_EXERCISE BRIEF_.
Search the data for the string "right" and copy each line where it turns up.

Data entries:
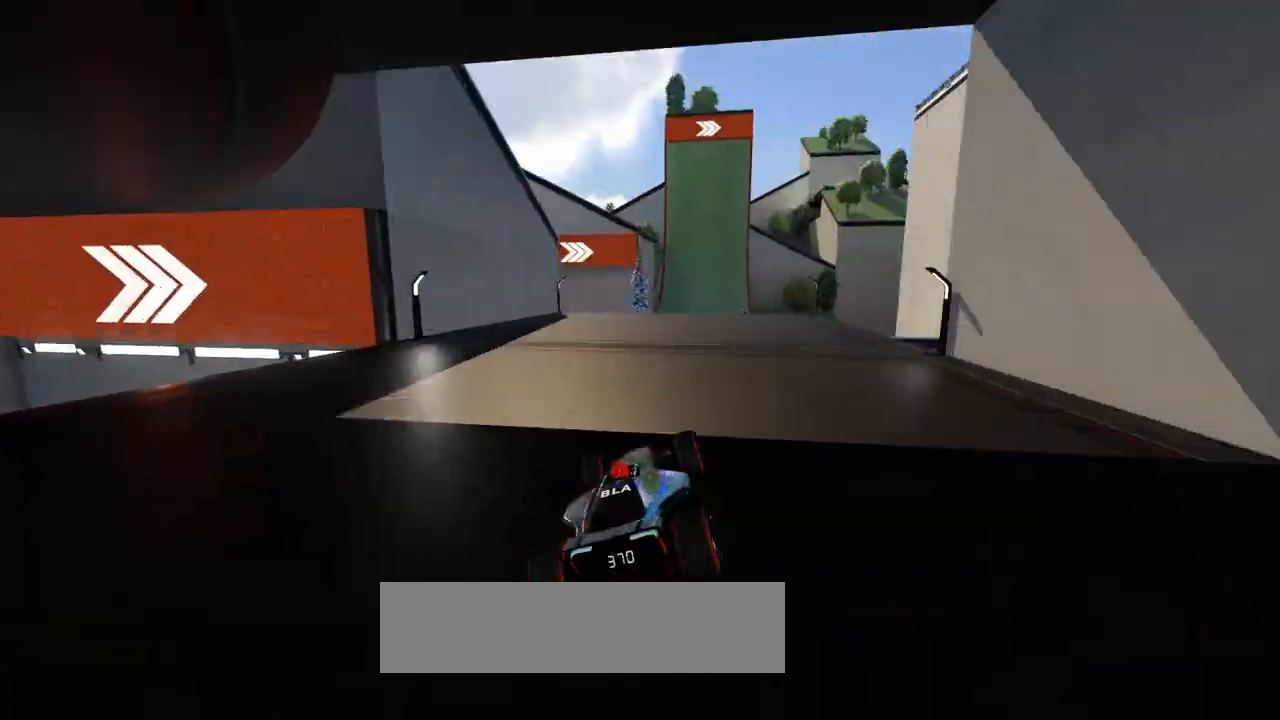
{"keys": ["right", "up"], "events": [[33, "right", "down"], [233, "right", "up"], [333, "right", "down"]]}
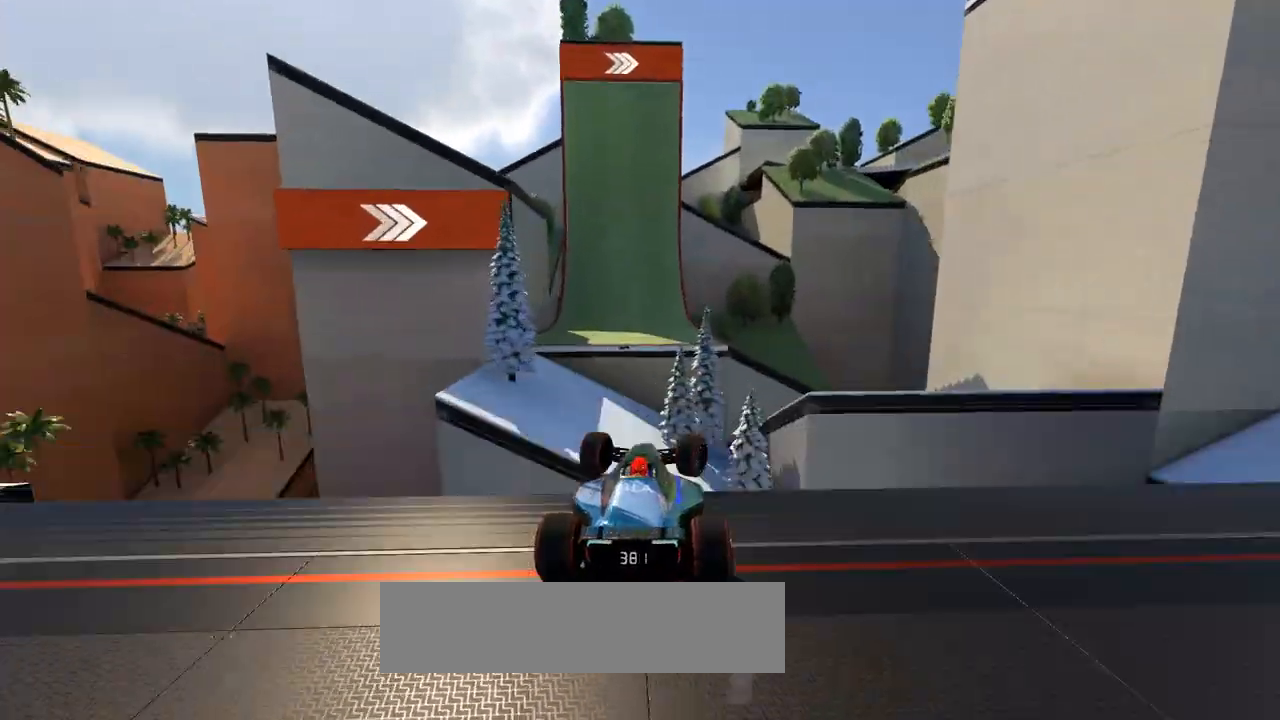
{"keys": ["left", "up"], "events": [[67, "right", "up"], [133, "down", "down"], [133, "left", "down"], [167, "down", "up"], [233, "left", "up"], [333, "left", "down"]]}
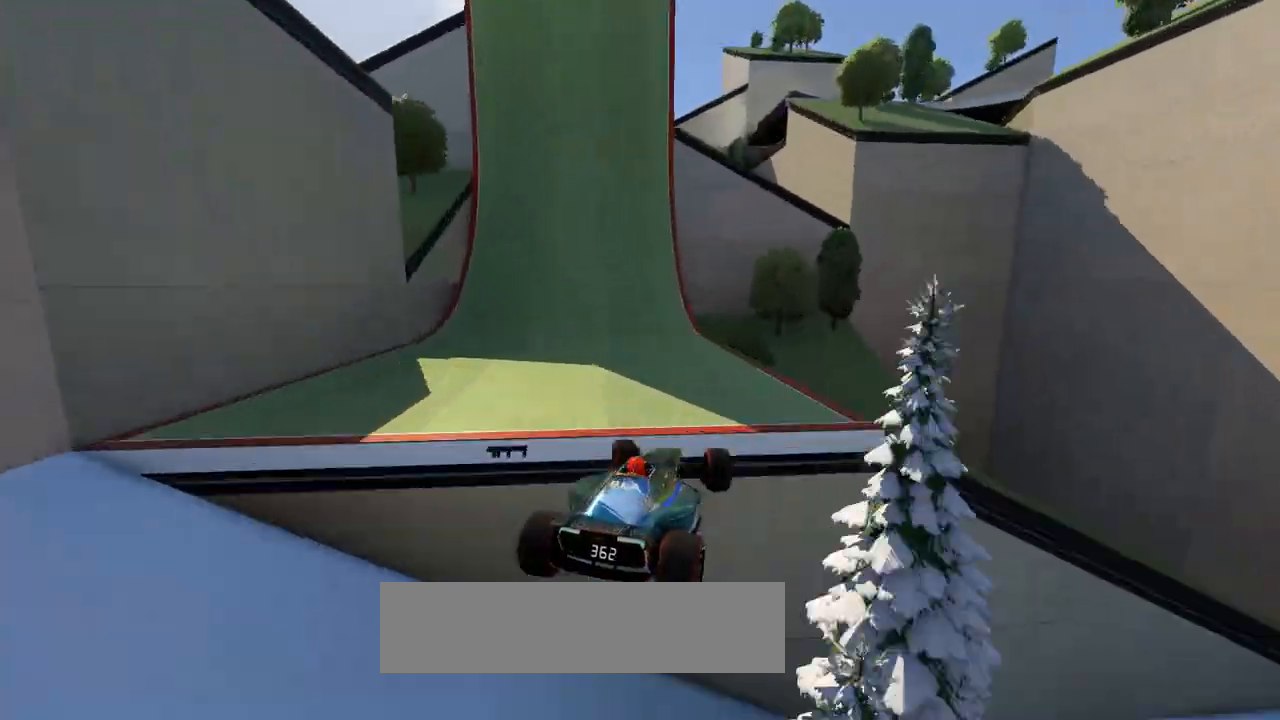
{"keys": ["right", "up"], "events": [[167, "left", "up"], [333, "right", "down"]]}
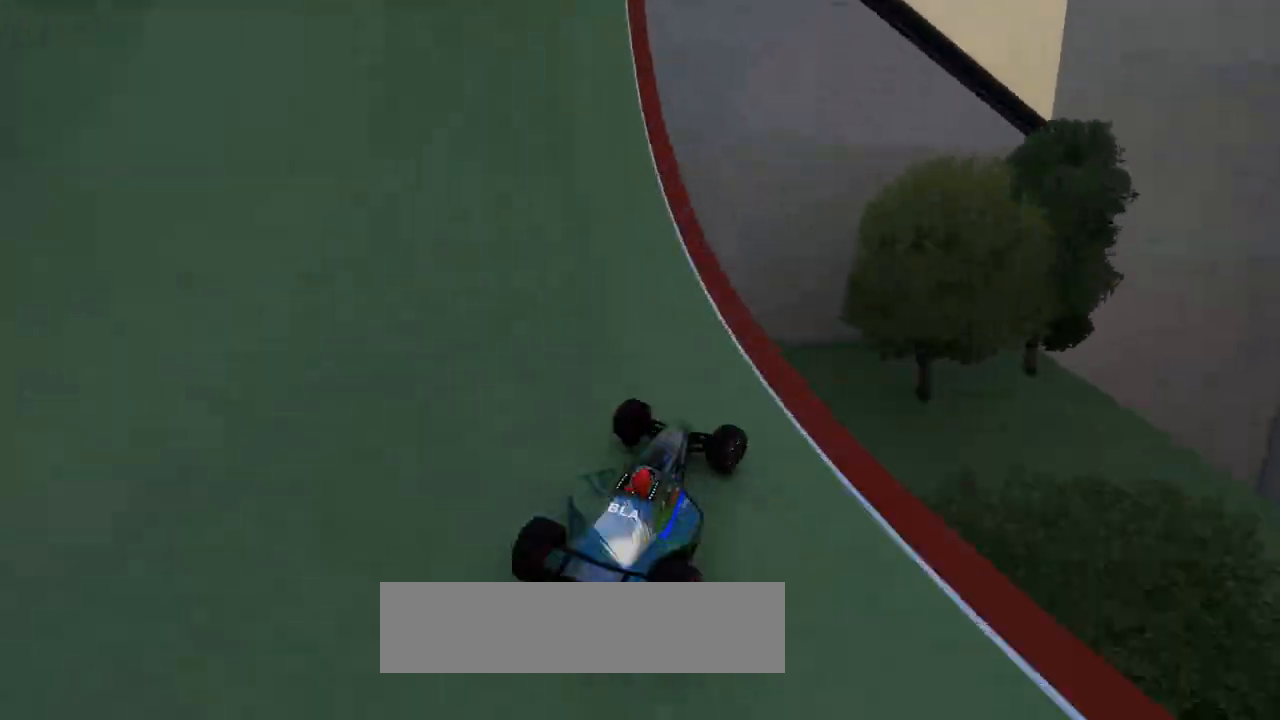
{"keys": ["right", "up"], "events": []}
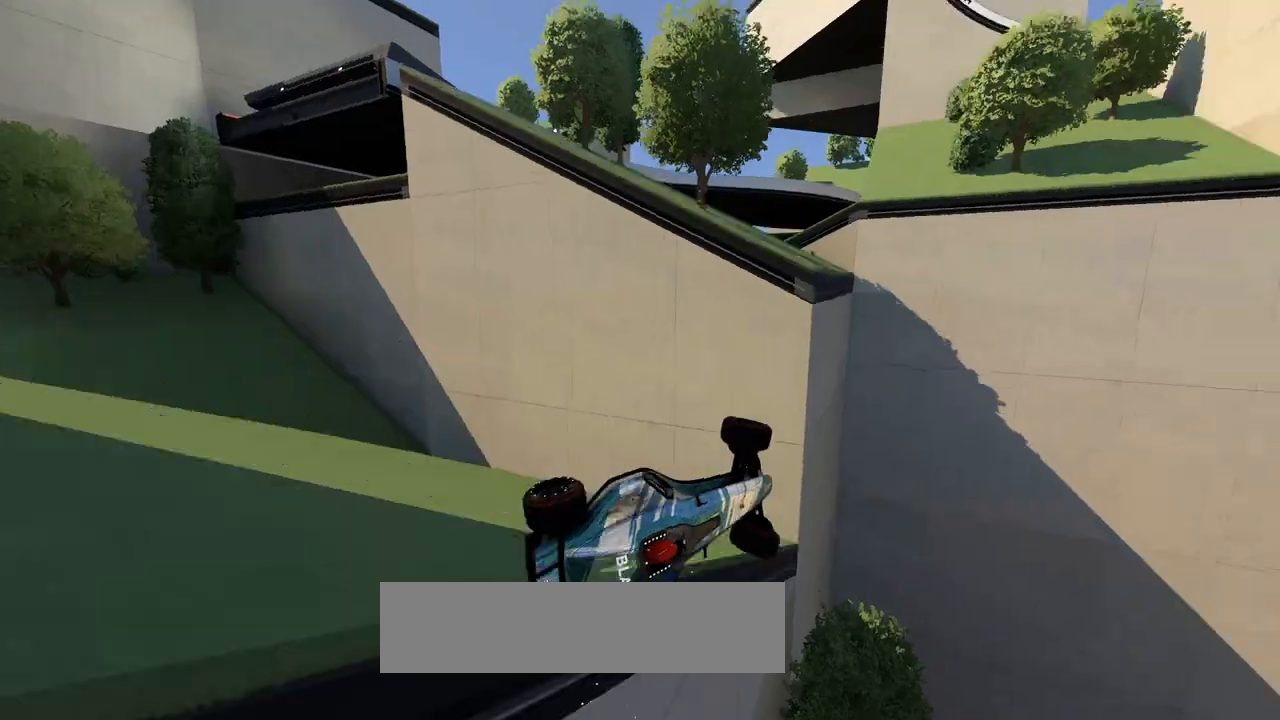
{"keys": ["right", "up"], "events": []}
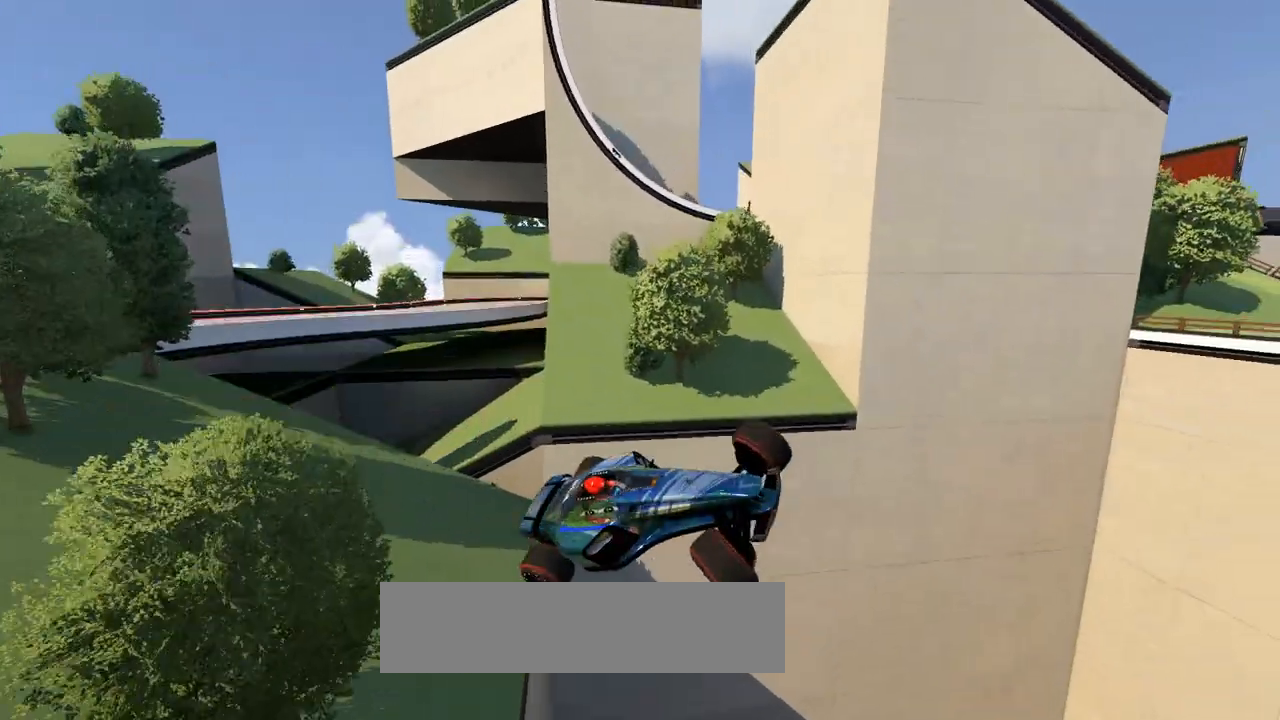
{"keys": ["right", "up"], "events": []}
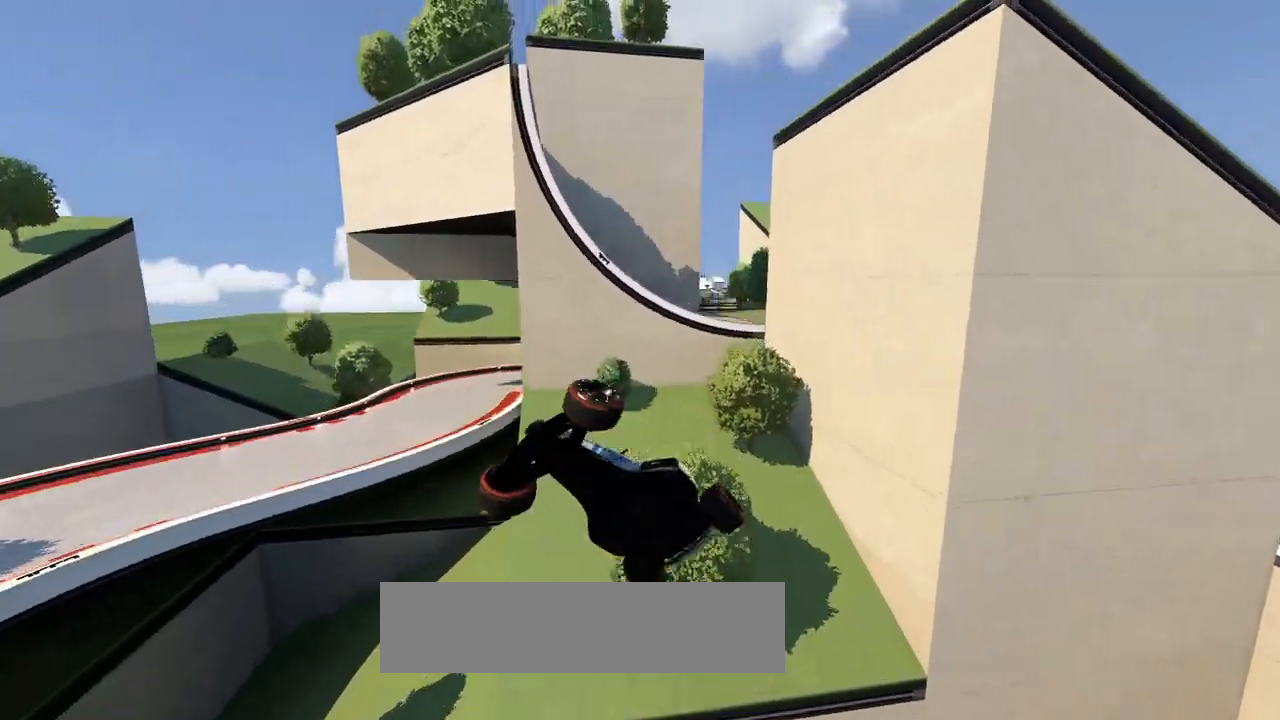
{"keys": ["up"], "events": [[267, "right", "up"], [333, "left", "down"], [400, "left", "up"]]}
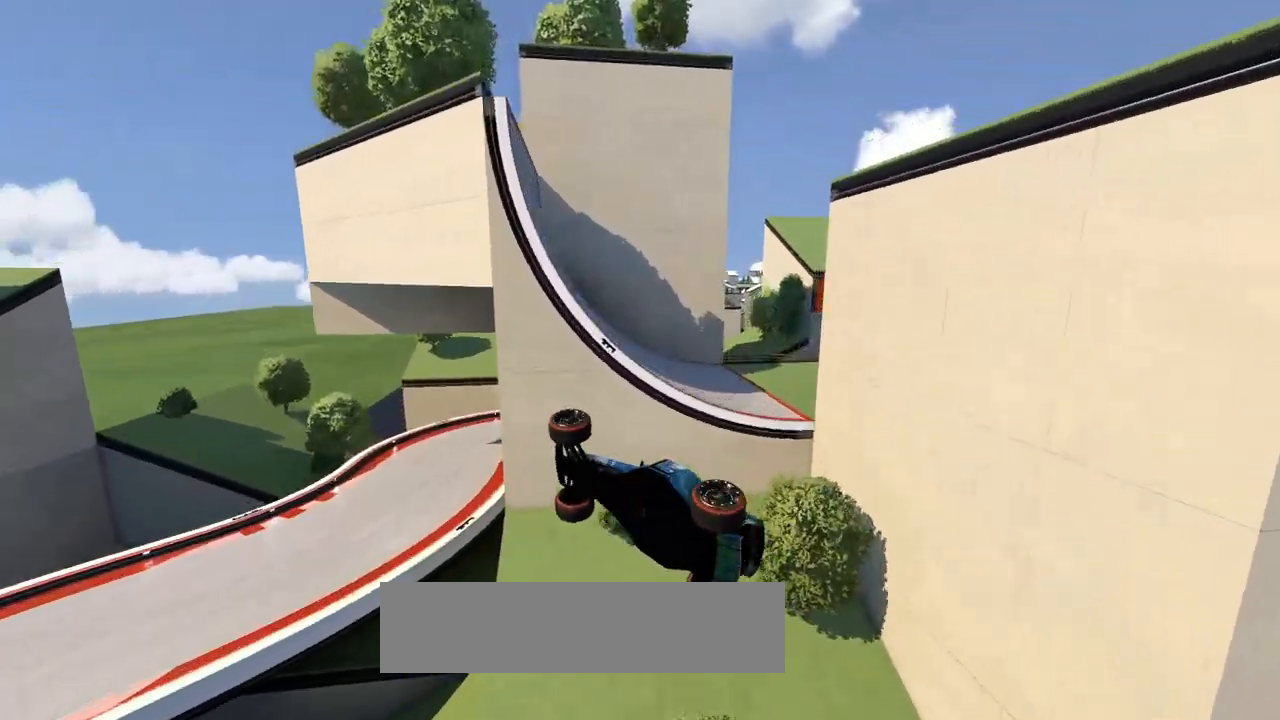
{"keys": ["left", "up"], "events": [[100, "left", "down"], [133, "left", "up"], [200, "left", "down"]]}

_EXERCISE ANSWER_.
{"keys": ["right", "up"], "events": [[33, "right", "down"], [233, "right", "up"], [333, "right", "down"]]}
{"keys": ["left", "up"], "events": [[67, "right", "up"], [133, "down", "down"], [133, "left", "down"], [167, "down", "up"], [233, "left", "up"], [333, "left", "down"]]}
{"keys": ["right", "up"], "events": [[167, "left", "up"], [333, "right", "down"]]}
{"keys": ["right", "up"], "events": []}
{"keys": ["right", "up"], "events": []}
{"keys": ["right", "up"], "events": []}
{"keys": ["up"], "events": [[267, "right", "up"], [333, "left", "down"], [400, "left", "up"]]}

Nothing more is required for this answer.